羽生-森内戦は「棋界最強者決定戦」といわれた

 平成の将棋界をリードしたのが羽生善治九段をはじめとするいわゆる「羽生世代」であることは論をまたないが、その羽生世代同士が初めて番勝負の舞台で争ったのが、88年の第19期新人王戦決勝三番勝負である。羽生五段対森内四段(段位はいずれも当時)という組み合わせであった。これ以前に全棋士参加棋戦である天王戦に優勝していた羽生はもとより、森内も前年の新人王であったため、屈指の好カードだった。高校生同士の対戦ながら「棋界最強者決定戦」とまでいわれたほどである。

当時、島朗九段主催の「島研」で腕を磨いた羽生世代の棋士たち(左から順に島、佐藤康光、羽生善治、森下卓、森内俊之) ©文藝春秋

 この勝負は2-0で羽生が制した。さらに新人王戦に加えて天王戦とNHK杯戦でも優勝した羽生は88年度の最優秀棋士賞を受賞する。タイトルなしの最優秀棋士賞は当時の羽生以外に例がない。

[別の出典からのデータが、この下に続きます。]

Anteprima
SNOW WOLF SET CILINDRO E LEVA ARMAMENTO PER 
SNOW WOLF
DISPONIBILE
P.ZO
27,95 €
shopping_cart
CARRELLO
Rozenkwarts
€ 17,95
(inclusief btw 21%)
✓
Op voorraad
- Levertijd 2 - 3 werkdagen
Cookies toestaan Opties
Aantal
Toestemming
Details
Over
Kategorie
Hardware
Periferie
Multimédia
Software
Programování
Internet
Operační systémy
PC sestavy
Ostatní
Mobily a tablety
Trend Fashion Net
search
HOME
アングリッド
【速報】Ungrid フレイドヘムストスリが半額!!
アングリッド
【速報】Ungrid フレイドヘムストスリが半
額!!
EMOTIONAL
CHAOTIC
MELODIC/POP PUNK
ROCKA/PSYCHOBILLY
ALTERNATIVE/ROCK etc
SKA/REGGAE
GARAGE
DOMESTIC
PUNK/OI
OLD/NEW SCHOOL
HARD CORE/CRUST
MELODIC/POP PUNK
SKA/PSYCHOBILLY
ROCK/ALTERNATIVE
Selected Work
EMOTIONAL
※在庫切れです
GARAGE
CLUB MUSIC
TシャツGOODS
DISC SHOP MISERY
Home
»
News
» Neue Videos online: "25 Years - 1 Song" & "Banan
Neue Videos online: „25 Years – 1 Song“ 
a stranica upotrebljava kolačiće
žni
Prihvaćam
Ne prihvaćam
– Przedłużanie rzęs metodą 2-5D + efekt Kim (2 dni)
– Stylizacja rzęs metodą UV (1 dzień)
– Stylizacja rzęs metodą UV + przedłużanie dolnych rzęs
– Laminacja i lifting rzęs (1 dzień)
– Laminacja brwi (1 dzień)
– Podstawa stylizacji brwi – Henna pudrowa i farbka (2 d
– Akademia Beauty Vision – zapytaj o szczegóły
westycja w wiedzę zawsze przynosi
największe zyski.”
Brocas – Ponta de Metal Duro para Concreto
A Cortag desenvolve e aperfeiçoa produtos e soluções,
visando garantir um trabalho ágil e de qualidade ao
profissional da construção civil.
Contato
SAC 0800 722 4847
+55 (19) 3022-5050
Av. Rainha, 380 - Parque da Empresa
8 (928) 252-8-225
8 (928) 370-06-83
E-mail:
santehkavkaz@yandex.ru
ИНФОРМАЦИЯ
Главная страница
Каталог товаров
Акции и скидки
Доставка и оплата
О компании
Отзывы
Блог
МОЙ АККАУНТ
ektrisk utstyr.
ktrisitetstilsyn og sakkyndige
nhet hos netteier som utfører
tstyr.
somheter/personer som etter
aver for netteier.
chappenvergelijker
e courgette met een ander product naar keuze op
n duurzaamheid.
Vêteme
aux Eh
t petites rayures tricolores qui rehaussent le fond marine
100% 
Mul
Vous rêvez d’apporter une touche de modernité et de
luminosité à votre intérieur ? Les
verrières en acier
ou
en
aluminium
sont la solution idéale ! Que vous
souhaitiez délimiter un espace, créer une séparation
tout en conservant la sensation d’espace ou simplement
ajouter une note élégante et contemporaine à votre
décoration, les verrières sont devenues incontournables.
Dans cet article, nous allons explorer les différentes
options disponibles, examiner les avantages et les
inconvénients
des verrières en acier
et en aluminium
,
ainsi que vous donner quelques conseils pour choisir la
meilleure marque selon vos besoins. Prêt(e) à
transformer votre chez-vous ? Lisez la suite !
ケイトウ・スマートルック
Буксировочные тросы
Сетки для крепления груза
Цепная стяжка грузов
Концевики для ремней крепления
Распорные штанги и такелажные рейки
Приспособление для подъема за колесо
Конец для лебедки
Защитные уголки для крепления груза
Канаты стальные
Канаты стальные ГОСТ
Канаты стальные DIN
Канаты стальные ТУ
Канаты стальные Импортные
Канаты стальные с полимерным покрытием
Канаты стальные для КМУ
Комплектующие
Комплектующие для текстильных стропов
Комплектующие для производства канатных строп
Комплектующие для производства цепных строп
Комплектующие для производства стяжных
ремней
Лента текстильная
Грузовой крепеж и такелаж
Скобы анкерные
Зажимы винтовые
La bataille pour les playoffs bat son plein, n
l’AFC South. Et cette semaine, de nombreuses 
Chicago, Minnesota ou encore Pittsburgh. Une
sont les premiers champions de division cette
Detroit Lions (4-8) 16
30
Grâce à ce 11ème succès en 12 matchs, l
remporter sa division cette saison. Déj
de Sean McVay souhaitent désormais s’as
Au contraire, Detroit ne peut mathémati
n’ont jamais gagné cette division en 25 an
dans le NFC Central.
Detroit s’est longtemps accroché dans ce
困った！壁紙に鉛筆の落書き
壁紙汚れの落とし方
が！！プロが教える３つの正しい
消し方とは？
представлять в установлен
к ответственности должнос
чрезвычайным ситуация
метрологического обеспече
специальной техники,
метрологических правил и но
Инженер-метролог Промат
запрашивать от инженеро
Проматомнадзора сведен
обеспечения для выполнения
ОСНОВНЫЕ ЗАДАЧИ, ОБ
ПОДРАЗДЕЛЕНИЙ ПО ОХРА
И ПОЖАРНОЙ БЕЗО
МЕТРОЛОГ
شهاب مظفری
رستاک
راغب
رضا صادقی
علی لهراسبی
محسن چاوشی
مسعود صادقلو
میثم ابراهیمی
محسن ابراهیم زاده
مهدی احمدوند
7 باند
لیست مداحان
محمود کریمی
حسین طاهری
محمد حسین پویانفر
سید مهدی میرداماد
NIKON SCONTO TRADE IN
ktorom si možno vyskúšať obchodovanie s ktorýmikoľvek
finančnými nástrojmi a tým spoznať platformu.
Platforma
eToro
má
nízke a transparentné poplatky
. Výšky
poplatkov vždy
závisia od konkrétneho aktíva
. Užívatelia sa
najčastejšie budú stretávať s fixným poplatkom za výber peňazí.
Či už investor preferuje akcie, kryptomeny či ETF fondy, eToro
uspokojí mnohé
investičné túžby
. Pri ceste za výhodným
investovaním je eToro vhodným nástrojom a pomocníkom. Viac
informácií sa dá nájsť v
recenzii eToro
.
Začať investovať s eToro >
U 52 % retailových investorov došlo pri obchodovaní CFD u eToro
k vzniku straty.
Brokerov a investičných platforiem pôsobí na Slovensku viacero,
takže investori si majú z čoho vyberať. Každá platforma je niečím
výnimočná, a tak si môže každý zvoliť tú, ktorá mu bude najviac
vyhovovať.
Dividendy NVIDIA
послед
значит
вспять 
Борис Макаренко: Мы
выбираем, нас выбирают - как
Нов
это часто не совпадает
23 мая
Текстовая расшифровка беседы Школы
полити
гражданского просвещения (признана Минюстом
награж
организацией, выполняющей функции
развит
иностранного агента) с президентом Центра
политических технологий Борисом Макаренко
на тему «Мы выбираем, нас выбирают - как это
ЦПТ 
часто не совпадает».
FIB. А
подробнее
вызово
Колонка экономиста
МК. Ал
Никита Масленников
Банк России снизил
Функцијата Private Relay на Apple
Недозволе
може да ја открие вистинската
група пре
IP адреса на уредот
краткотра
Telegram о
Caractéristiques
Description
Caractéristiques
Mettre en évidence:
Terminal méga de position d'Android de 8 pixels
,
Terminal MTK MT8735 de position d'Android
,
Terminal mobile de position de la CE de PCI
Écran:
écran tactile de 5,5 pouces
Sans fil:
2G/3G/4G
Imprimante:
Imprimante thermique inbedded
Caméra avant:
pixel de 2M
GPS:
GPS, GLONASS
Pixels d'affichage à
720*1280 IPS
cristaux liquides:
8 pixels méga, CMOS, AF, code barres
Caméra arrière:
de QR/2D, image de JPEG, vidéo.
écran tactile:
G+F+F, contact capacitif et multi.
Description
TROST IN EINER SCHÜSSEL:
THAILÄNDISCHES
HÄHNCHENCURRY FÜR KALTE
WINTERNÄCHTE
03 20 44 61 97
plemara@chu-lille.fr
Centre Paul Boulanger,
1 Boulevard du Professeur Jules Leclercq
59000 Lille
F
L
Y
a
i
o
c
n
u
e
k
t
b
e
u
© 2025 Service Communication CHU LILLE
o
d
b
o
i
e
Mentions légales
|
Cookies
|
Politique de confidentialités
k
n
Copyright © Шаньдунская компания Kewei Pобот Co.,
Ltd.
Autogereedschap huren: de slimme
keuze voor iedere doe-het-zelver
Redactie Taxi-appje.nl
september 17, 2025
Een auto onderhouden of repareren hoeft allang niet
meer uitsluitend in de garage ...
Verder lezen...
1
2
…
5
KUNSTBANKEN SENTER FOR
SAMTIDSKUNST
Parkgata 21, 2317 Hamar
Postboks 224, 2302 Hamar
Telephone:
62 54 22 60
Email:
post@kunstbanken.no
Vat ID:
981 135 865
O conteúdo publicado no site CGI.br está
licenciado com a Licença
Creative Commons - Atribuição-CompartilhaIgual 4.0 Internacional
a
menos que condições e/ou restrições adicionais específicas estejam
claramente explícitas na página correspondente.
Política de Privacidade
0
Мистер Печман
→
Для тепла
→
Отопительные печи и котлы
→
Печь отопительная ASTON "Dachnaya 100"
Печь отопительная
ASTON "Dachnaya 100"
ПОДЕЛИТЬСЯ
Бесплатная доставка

 また羽生新人王誕生の半年前に行われた第7回早指し新鋭戦、半年後に行われた第8回早指し新鋭戦ではいずれも決勝で森内が羽生を下している。2002年に終了した早指し新鋭戦は、羽生の棋歴の中では数少ない優勝経験のない棋戦となった。羽生対森内の黄金カードが平成を彩ることは、昭和の末期から約束されていたといえよう。